» 作業目標
以下のすべてのエントリを、1エントリにつき1行の2列CSVに整理してください。列名はprompt（エントリの本文）とtarget（その回答）とし、各フィールドは改行を半角スペースに置き換えたうえで二重引用符で囲み、画像は出力に含めないでください。

» 入力エントリ
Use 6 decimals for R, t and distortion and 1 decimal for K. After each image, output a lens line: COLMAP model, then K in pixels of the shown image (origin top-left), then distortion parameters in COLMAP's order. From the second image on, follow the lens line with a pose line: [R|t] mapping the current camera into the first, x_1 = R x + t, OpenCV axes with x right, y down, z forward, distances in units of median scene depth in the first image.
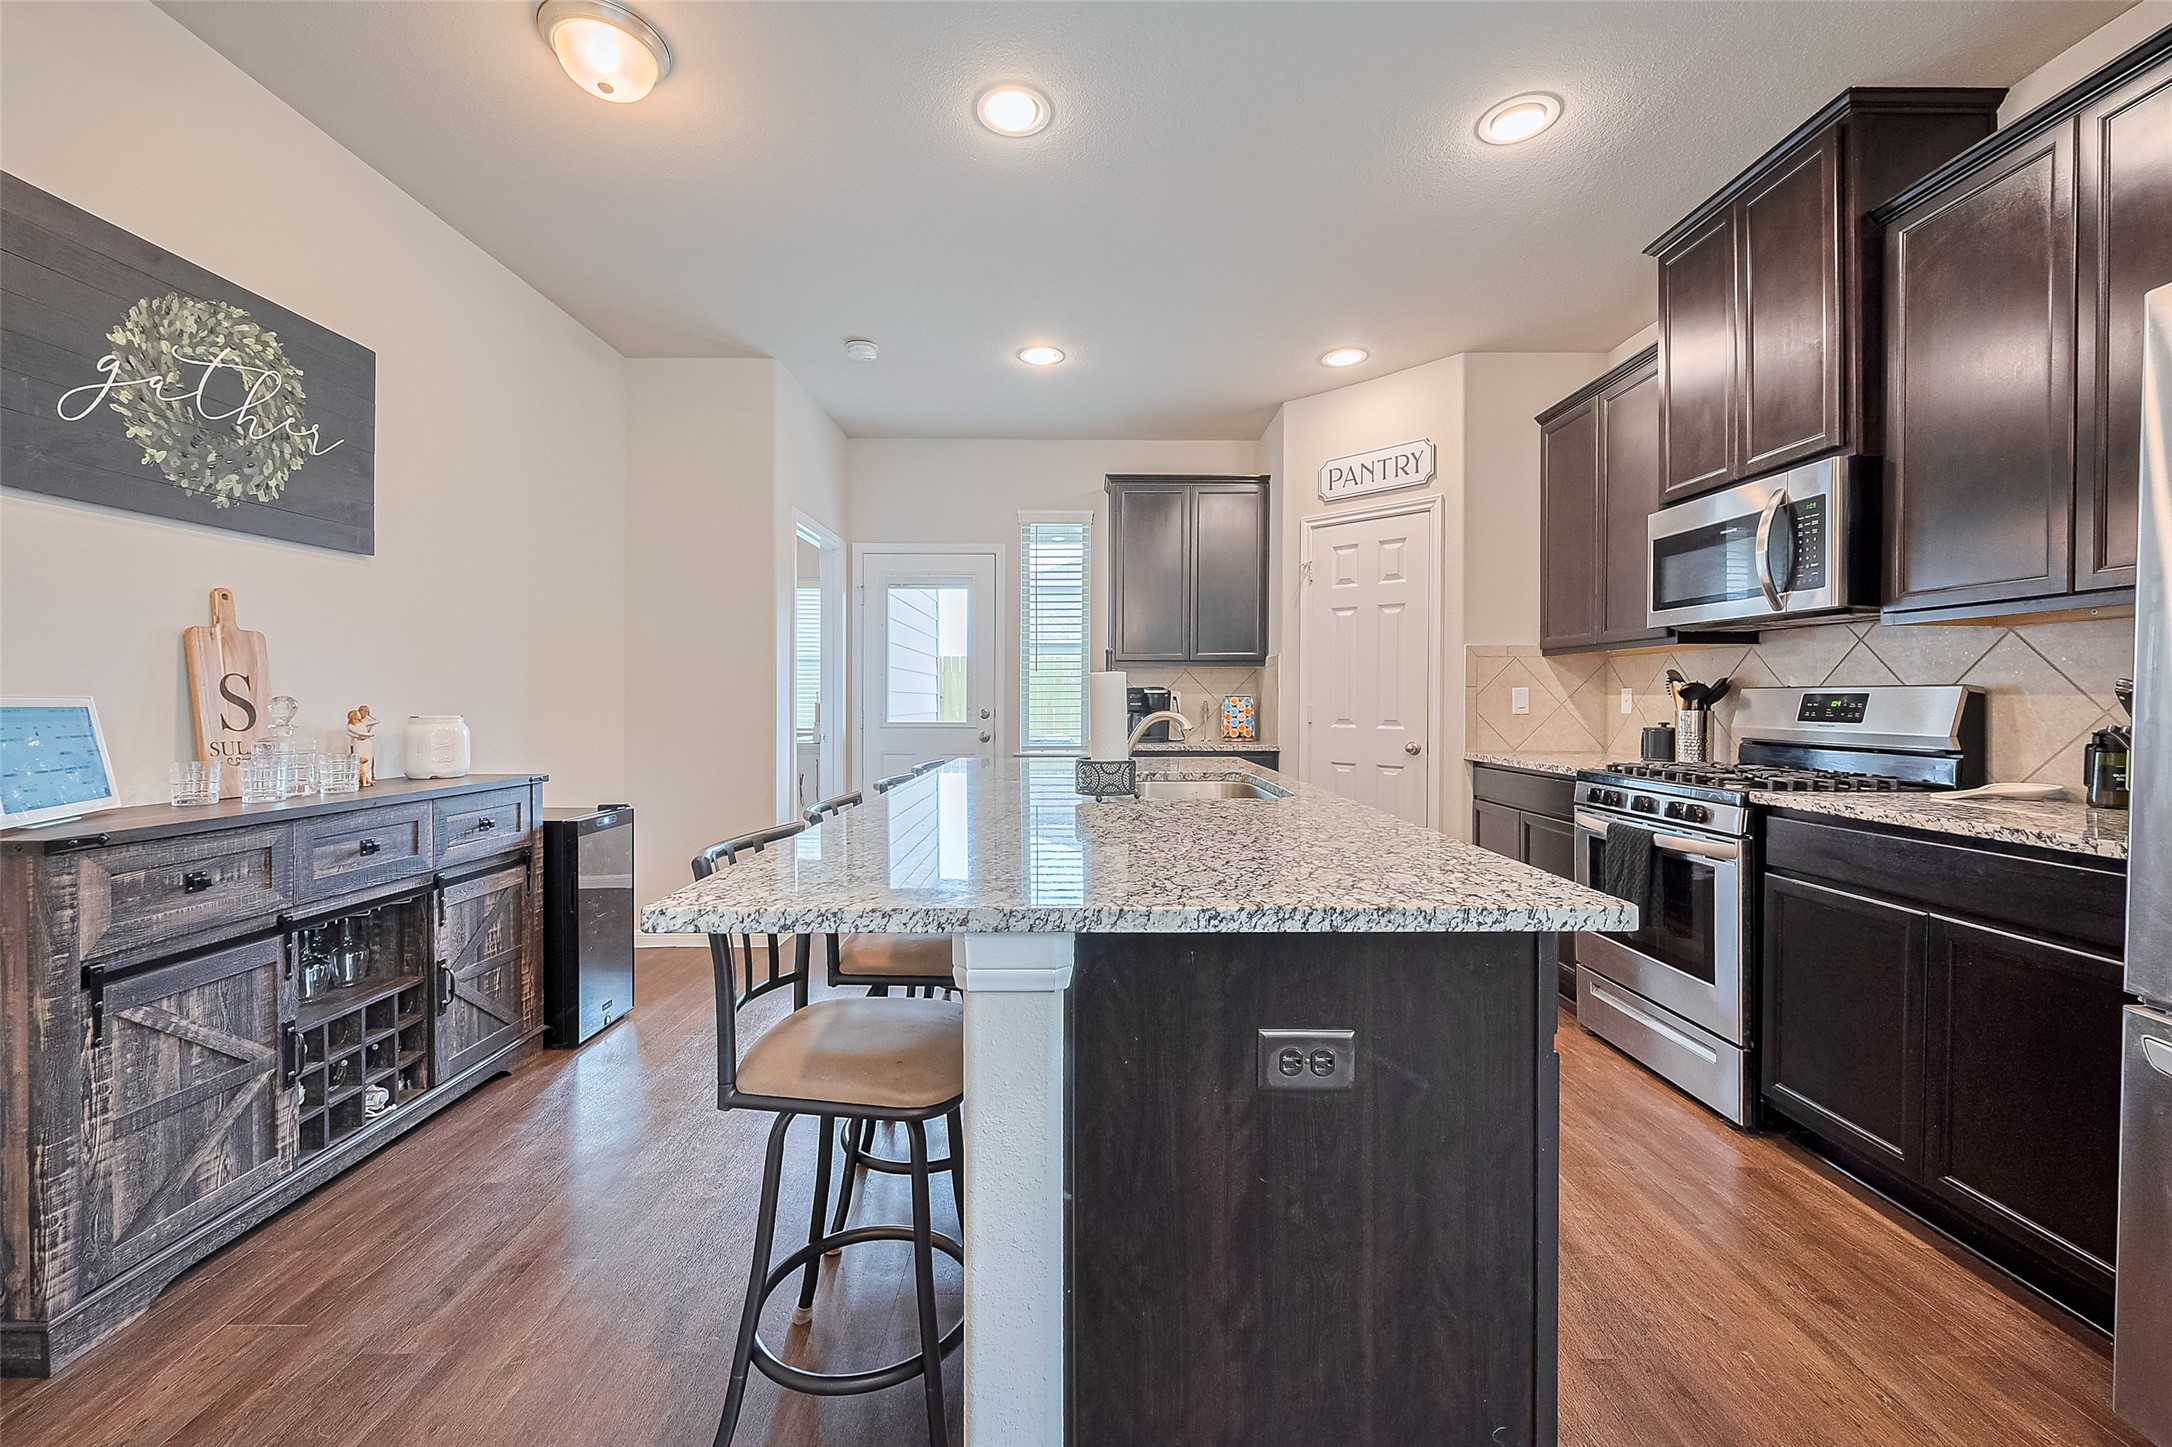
lens RADIAL K [[866.0, 0, 1089.1], [0, 866.0, 703.0], [0, 0, 1]] dist [-0.000271, 0.000086]
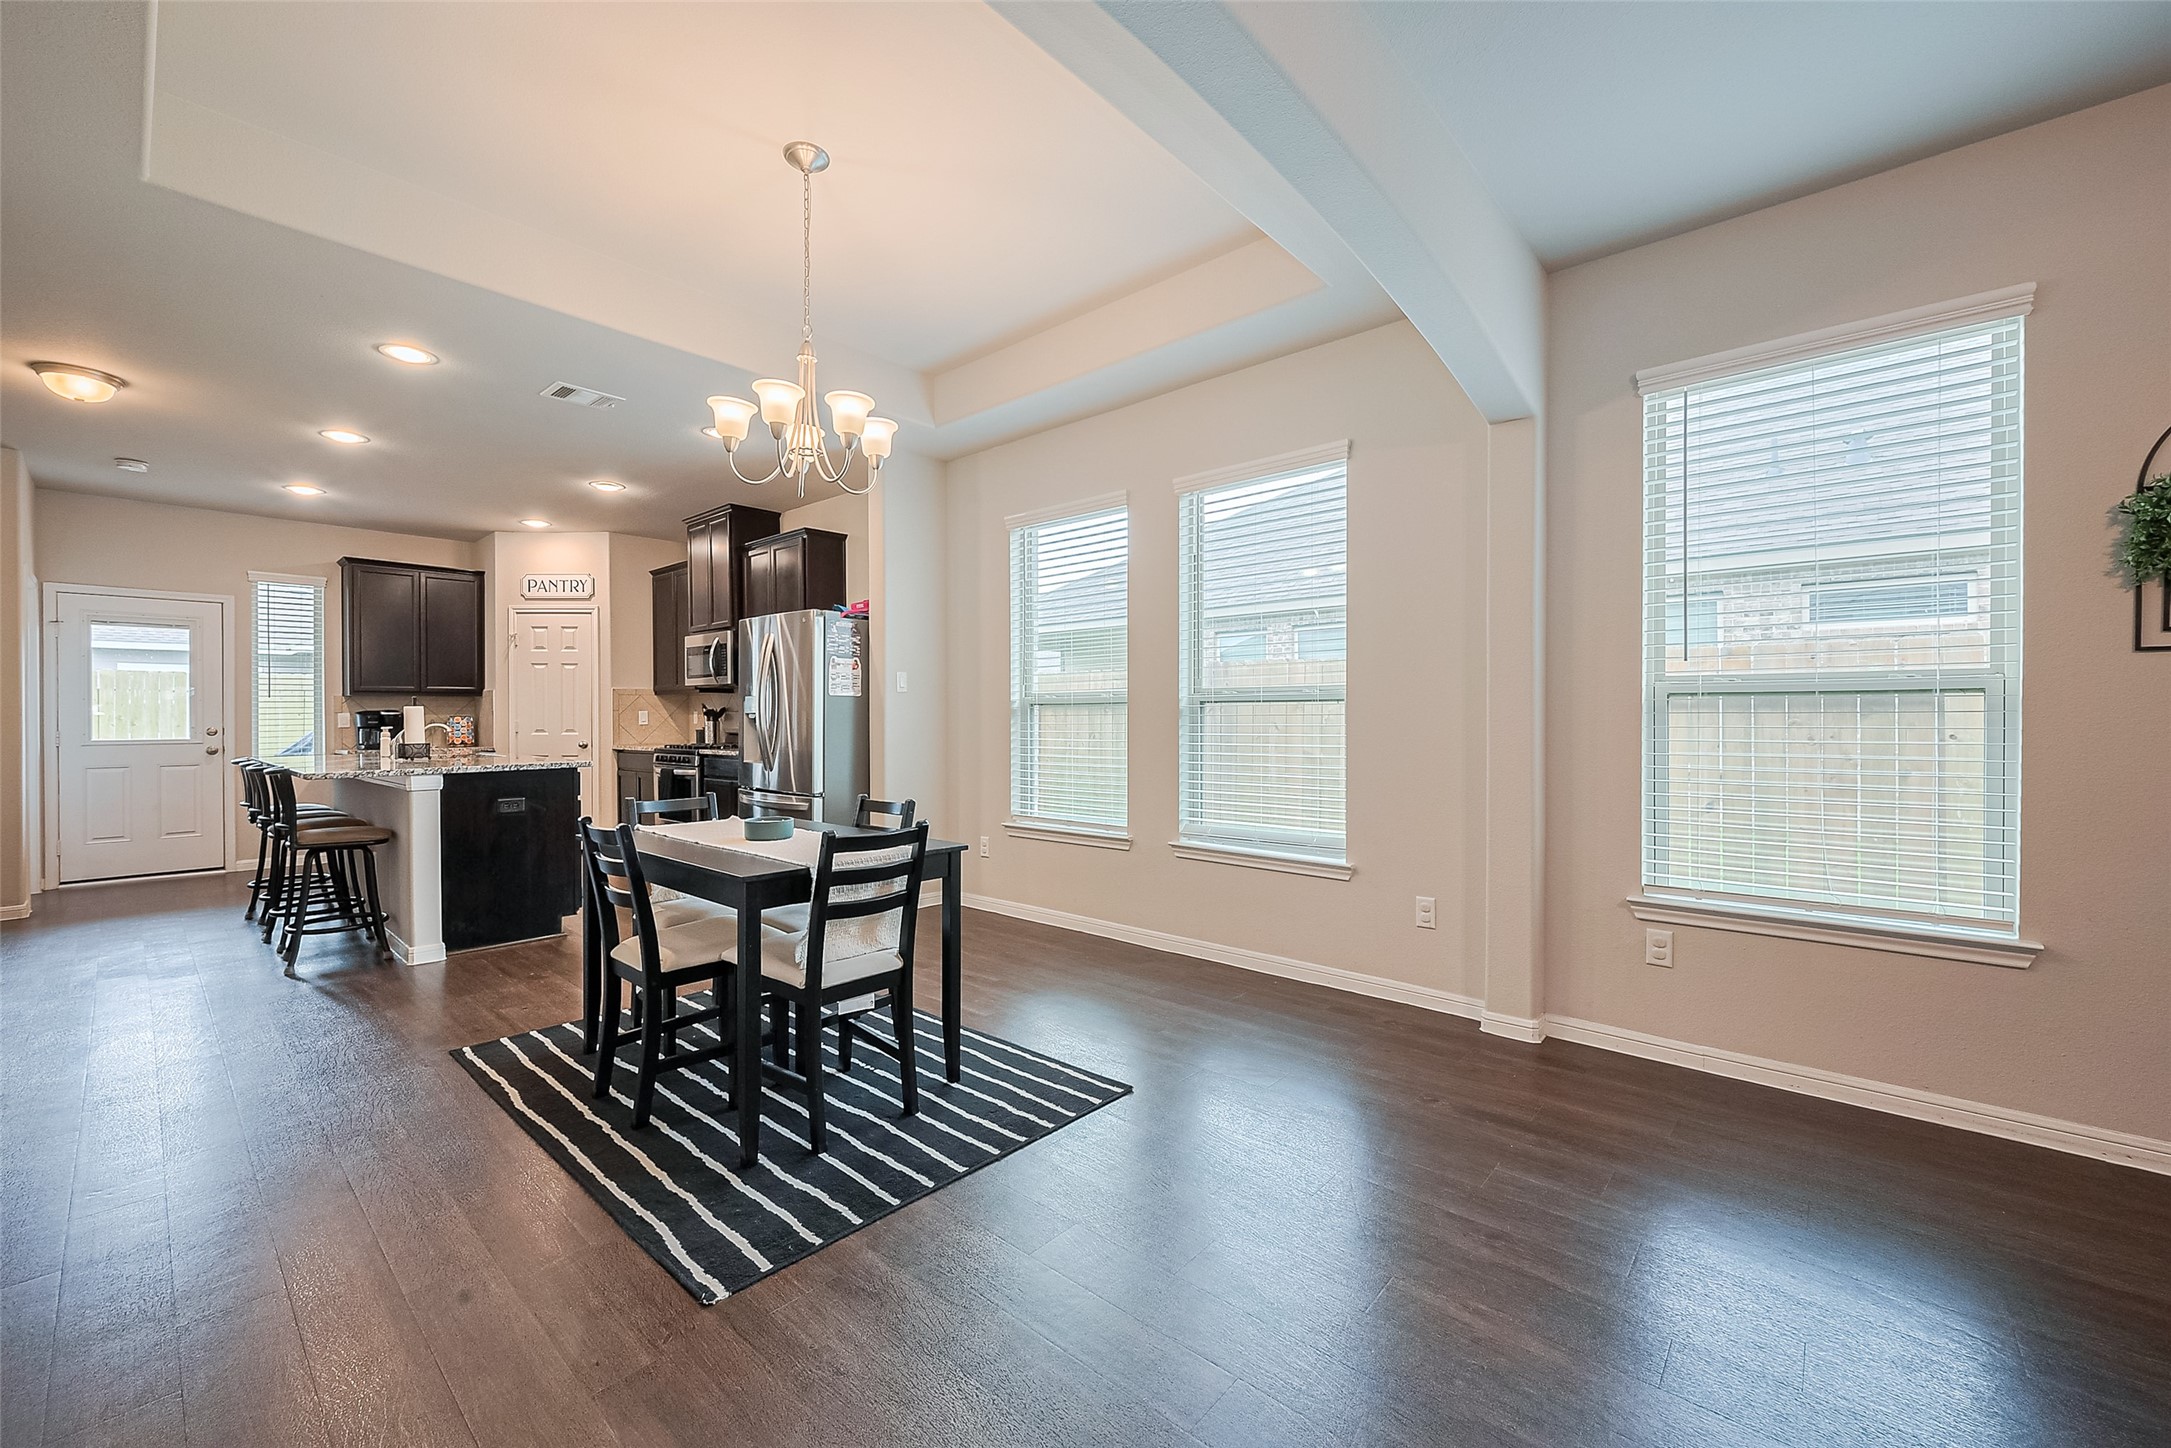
lens RADIAL K [[865.6, 0, 1092.8], [0, 865.6, 725.0], [0, 0, 1]] dist [-0.000271, 0.000086]
pose [[0.673920, -0.012027, 0.738706, -0.393338], [0.010977, 0.999920, 0.006266, 0.018904], [-0.738723, 0.003886, 0.673998, -1.629505]]
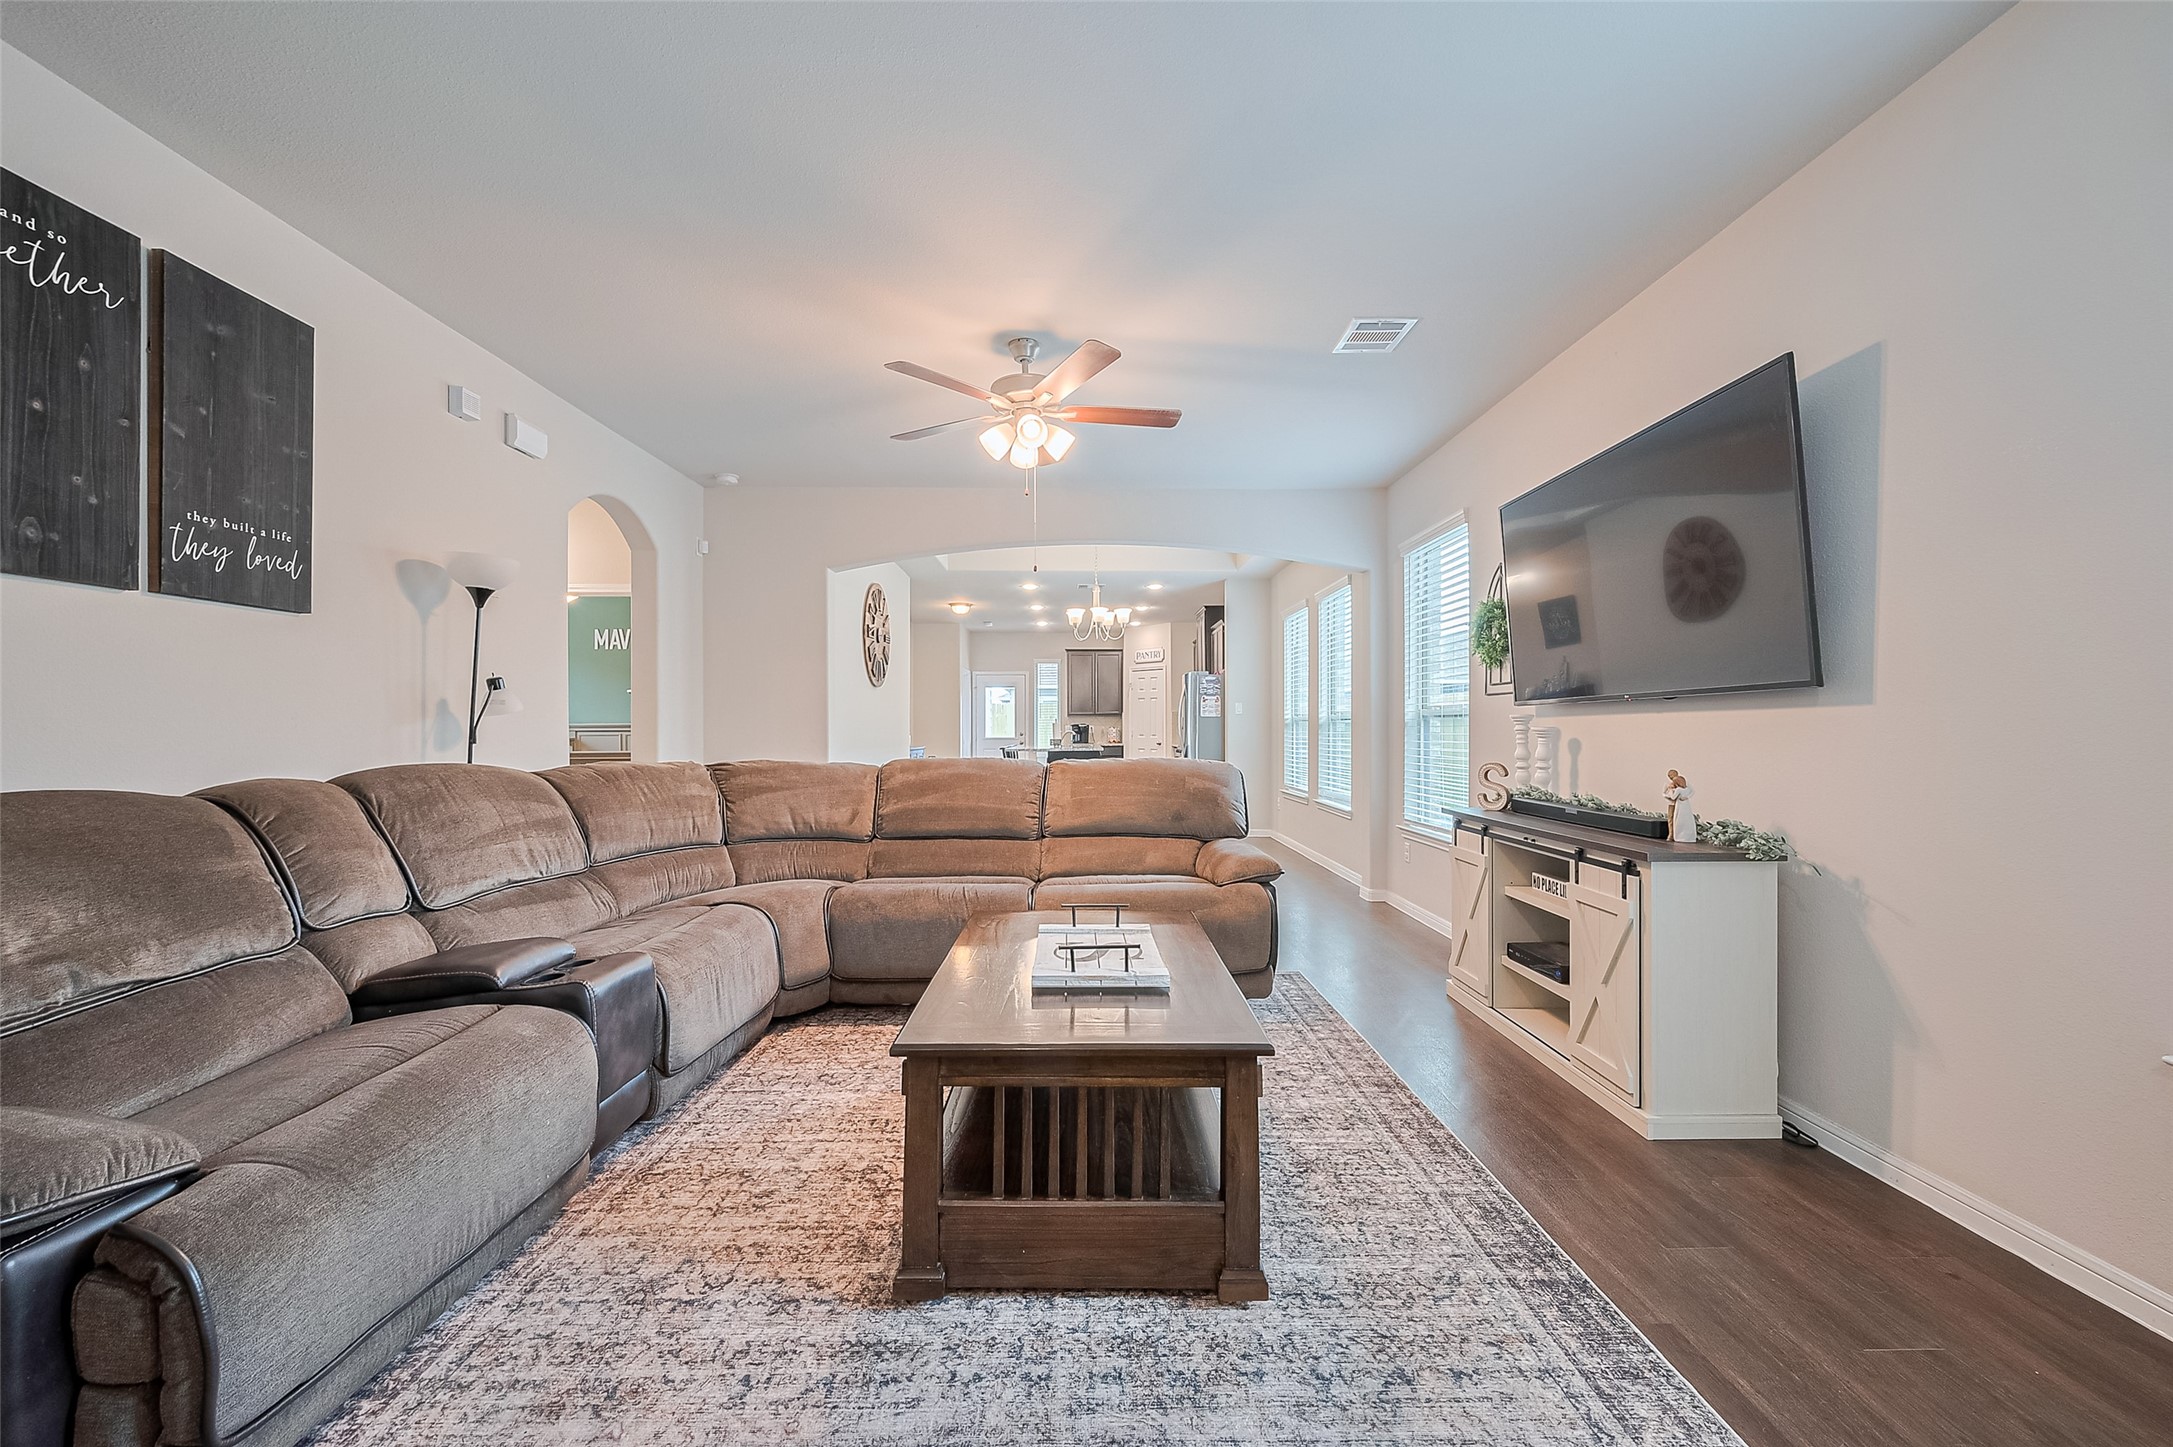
lens RADIAL K [[866.4, 0, 1094.5], [0, 866.4, 723.7], [0, 0, 1]] dist [-0.000271, 0.000086]
pose [[0.999819, -0.009868, 0.016261, 0.133839], [0.010079, 0.999865, -0.012989, 0.028790], [-0.016131, 0.013150, 0.999783, -3.572533]]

» 回答欄
prompt,target
"Use 6 decimals for R, t and distortion and 1 decimal for K. After each image, output a lens line: COLMAP model, then K in pixels of the shown image (origin top-left), then distortion parameters in COLMAP's order. From the second image on, follow the lens line with a pose line: [R|t] mapping the current camera into the first, x_1 = R x + t, OpenCV axes with x right, y down, z forward, distances in units of median scene depth in the first image.","lens RADIAL K [[866.0, 0, 1089.1], [0, 866.0, 703.0], [0, 0, 1]] dist [-0.000271, 0.000086] lens RADIAL K [[865.6, 0, 1092.8], [0, 865.6, 725.0], [0, 0, 1]] dist [-0.000271, 0.000086] pose [[0.673920, -0.012027, 0.738706, -0.393338], [0.010977, 0.999920, 0.006266, 0.018904], [-0.738723, 0.003886, 0.673998, -1.629505]] lens RADIAL K [[866.4, 0, 1094.5], [0, 866.4, 723.7], [0, 0, 1]] dist [-0.000271, 0.000086] pose [[0.999819, -0.009868, 0.016261, 0.133839], [0.010079, 0.999865, -0.012989, 0.028790], [-0.016131, 0.013150, 0.999783, -3.572533]]"